The man with the transit was Tommy Ainslee. The other youngster, who was his helper, was Fred Nissen. This short excursion in the clear morning air was Ainslee’s idea. He was going to do a bit of checking on his own.

“The new roadbed hits the proposed tunnel site after a long, flat curve, at a spot about eighty yards to the left of the dead tree and sixty from the outcropping,” Ainslee said. “But it looks to me as if the site where the men have cleared away to start drilling the tunnel, if connected with the site of the camp on a parabola, makes a whole lot sharper curve than the chief engineer intended!”

Nissen laughed.

“Trusting your own eyesight against a transit and rod-work?” he taunted.

“At least we can go over it again,” said Ainslee. “Mistakes have been made before now in surveying.”

“But not a mistake of a couple of hundred yards,” argued Nissen.

Ainslee shrugged, located the peg two-thirds of the way from construction camp to proposed tunnel site, and adjusted his transit till the point of the plumb bob hung directly over it. Then he swung his transit to the proper direction.

Nissen, meanwhile, ambled on ahead to mark the exact spot on the flank of the glass mountain which would be the center of the tunnel if that was drilled to conform to the curve planned for the new roadbed.

Ainslee looked through the transit tube and then scowled in bewilderment.

The present site was charted as being eighty yards and a fraction to the left of the dead tree. But now, as he stared through the transit, the crossed lines centered right on the tree itself.

He had conceived the idea that the tunnel site was off about two hundred yards to the left of where it should be, landmarks or no landmarks. Now he found it was eighty yards to the right of where it should be!

He waited till Nissen should reach the flank of the mountain, swearing softly to himself. He saw the greenish pillar of mist forming off near the Donald Duck outcropping and remarked on it as a curious thing, but that was all. He didn’t even pay much attention when the funny little cloud seemed to move toward the dead tree from one side at about the same pace employed by Nissen from the other. He was too busy wondering how such a colossal mistake could have come out of the engineering department.

Nissen got near the tree, a little figure in the distance. The pillar of mist was near the tree, too. Ainslee looked through the transit tube to wave directions to his assistant.

He looked harder. For some reason he couldn’t see Nissen. There was the dead tree and the greenish pillar of mist. But no Nissen.

The pillar was standing still now. And it looked oddly solid. So solid that it cloaked Nissen from view. Feeling uneasy and puzzled, Ainslee waited for the mist to go away.

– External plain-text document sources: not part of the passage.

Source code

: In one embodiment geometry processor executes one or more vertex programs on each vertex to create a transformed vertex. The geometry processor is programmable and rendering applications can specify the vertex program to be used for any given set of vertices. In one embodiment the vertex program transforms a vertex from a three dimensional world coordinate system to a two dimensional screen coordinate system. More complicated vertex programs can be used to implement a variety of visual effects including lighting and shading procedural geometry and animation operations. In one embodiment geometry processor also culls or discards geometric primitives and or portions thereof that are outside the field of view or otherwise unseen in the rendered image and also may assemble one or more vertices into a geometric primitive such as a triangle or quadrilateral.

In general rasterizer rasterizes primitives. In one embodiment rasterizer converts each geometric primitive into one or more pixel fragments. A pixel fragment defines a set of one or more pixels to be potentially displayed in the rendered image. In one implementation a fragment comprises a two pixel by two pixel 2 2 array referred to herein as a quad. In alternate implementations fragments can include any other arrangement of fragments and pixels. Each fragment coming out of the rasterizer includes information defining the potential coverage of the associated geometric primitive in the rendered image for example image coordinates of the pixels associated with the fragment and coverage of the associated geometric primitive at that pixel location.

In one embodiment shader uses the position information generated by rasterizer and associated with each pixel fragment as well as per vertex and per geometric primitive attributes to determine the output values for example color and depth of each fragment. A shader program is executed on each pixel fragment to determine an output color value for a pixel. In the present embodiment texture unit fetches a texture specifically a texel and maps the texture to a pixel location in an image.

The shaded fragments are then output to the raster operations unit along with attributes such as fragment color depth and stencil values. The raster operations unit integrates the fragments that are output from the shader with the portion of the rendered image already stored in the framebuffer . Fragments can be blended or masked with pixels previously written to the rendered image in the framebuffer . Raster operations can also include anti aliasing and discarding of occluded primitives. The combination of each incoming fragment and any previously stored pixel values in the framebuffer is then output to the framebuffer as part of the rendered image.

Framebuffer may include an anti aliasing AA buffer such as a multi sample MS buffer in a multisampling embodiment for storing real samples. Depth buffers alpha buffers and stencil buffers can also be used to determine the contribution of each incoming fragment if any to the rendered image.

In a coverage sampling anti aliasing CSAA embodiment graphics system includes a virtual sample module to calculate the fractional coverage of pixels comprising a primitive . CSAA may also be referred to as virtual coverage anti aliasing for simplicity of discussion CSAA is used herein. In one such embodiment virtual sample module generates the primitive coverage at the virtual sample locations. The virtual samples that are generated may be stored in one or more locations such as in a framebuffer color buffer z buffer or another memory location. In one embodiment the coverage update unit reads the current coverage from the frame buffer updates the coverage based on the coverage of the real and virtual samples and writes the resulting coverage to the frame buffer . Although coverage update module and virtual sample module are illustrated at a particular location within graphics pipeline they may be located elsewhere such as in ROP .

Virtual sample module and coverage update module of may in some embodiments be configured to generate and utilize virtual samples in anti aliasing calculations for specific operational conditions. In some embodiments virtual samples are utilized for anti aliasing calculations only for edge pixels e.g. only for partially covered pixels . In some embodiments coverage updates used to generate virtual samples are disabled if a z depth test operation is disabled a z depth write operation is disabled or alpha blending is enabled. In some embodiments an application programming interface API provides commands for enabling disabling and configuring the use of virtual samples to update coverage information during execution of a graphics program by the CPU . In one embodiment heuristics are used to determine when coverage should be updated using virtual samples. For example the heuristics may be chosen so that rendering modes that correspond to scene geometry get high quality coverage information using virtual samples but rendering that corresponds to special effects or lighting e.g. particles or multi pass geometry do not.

It did, and he saw Nissen.

Nissen lay on the ground at the foot of the big dead stump. One of the tree’s skeleton arms was out directly over his head as if in benediction.

“Nissen!” shouted Ainslee, with a great fear stirring in him.

But Nissen didn’t move.

Ainslee started running. He went stumbling at top speed over the shale-strewn ground, shouting as he went. And he saw the greenish pillar of mist that had been fading out and retreating back toward the rock outcropping, get more solid again and come back once more toward the tree.

It was a race now. Ainslee knew it was a race. Something was hellishly wrong with that pillar of mist. He knew it now. He must get to Nissen’s prone body before it enveloped him again.

He ran with the speed of a man not long out of college and track-trained. The greenish pillar of vapor moved only about as fast as a man could dogtrot. But the pillar was much closer at the start.

Man and pillar got to the body at about the same time. No chance now to shoulder Nissen and get him away from whatever that mist pillar happened to represent in the way of bizarre peril.

Instinctively, Ainslee crouched and threw up his fists in self-defense. But you can’t defend yourself against vapor.

The greenish pillar drifted back once more toward the outcropping. This time it left two prone bodies behind it, one sprawled over the other.

Two dead men!

Ainslee and Nissen lay, electrocuted, as if struck down by two small but tremendously powerful bolts of lightning lurking in the heart of the little cloud as bigger lightning lurks in the hearts of summer thunderheads.